The political ecology of drip irrigation infrastructure: efficiency and gendered labour dynamics in IndiaWednesday 21 October, 2020 – Wednesday 21 October, 2020
3:00 PM – 5:00 PM
Part of the Hazard, Risk and Disaster (HRD) Research Seminar Series 2020-21.
This paper draws on a case from northwestern India to examine the relationship between the diffusion of drip irrigation, state support programs and gendered labour dynamics in assembling and maintaining drip irrigation infrastructure.
Drip irrigation is promoted globally as a water conserving technology that enhances water-use efficiency by increasing yields with less water, while freeing up "saved" water for other uses. India leads the world in the rate of expansion of drip irrigation and total area. Relying on policy analysis and interviews with farmers, female labourers, drip irrigation dealers and government officials between 2015 and 2020, the paper has three main findings:
- First, drip irrigation infrastructure takes on a form of "big water infrastructure" that is not only the result of state action but is realized through the aggregation of decentralized individual farmer adoption decisions, which hinge on a series of actors including female laborers.
- Second, on-demand female labourers provide critical labour inputs, which are the origin of efficiency gains and lend the infrastructure its durability. The success of drip irrigation is due to a feminine labour subsidy, which becomes apparent by viewing drip irrigation not as a dis-embedded technology but as an infrastructure.
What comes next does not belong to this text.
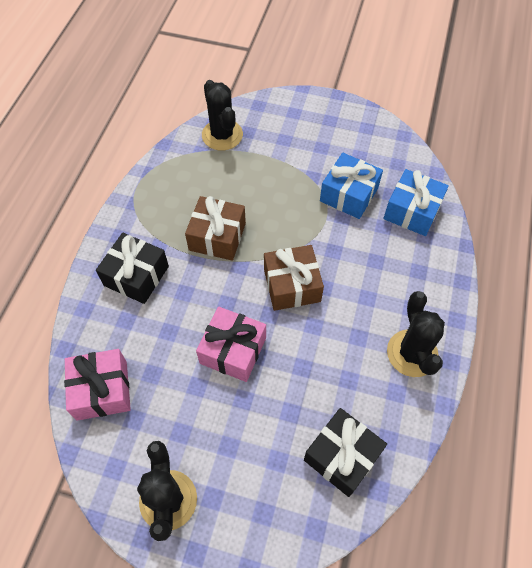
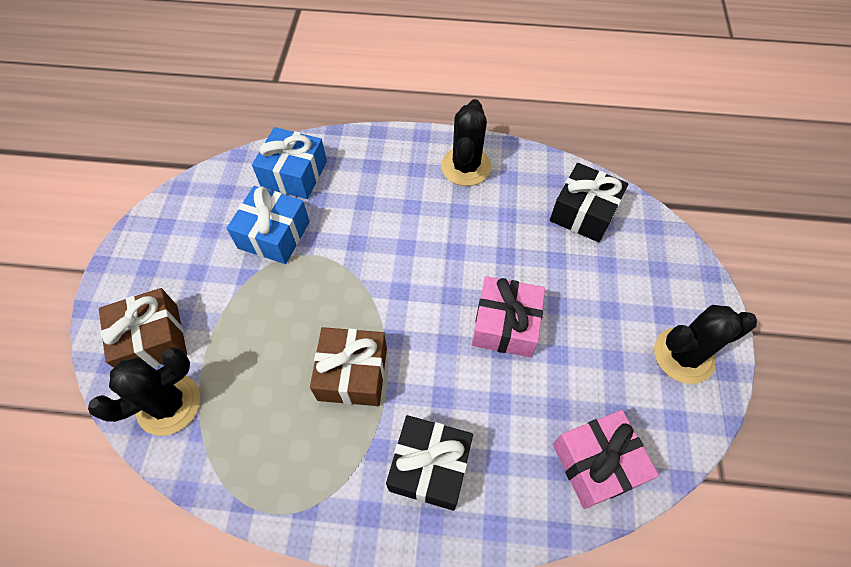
camera: 100 degrees left, 0 degrees up
brown gift [264,245,324,311] -> brown gift moved to [99,288,187,368]
black cactus [387,291,445,377] -> black cactus turned 60 degrees counterclockwise [441,99,491,186]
- Third, the material politics of drip irrigation infrastructure are an emergent property of the gendered assembly of drip irrigation as infrastructure, which is not leading to major benefits for female labourers.
The conclusion discusses prospects for reassembling drip irrigation infrastructure in more materially just ways and its implications for the political ecology of water infrastructure.
About the speaker
Trevor Birkenholtz (PhD, The Ohio State University) is Associate Professor of Geography at The Pennsylvania State University, USA, and is a political ecologist and development geographer. In his research, he studies the political economy of access to and control over water resources, and the politics of science and technology, particularly around water conserving technologies and water infrastructure.
He currently has two main research projects that focus on the social, political and ecological dynamics of water scarcity and water infrastructure in India. In the first, he examines the socioecology of drip irrigation systems as a water conservation technology. In doing so, he attempts to understand the political ecological conditions under which these systems may or may not lead to water savings in agriculture, as well as the gendered dynamics of its labour demands. The second is a book project, titled Infrastructures of Dispossession, where he examines large-scale water infrastructure (i.e. the Indian River-Linking Project) that is transferring water from agrarian to urban spaces. Here he focuses on the international dimensions of financing these projects, the consequences of rural to urban transfers of water for irrigated agriculture and agrarian change, and the implications of these transformations for struggles over water.
Prior to joining Penn State, he was Associate Professor of Geography at both the University of Illinois at Urbana-Champaign and Rutgers University. Professor Birkenholtz has published in several leading journals, including the Annals of the Association of American Geographers, Geoforum, and Progress in Human Geography, among others. He is former editor of Geography Compass and former Chair of the AAG’s Cultural and Political Ecology Specialty Group. In 2017, he was awarded the AAG’s Robert Netting Award for his contributions to scholarship at the intersection of Anthropology and Geography.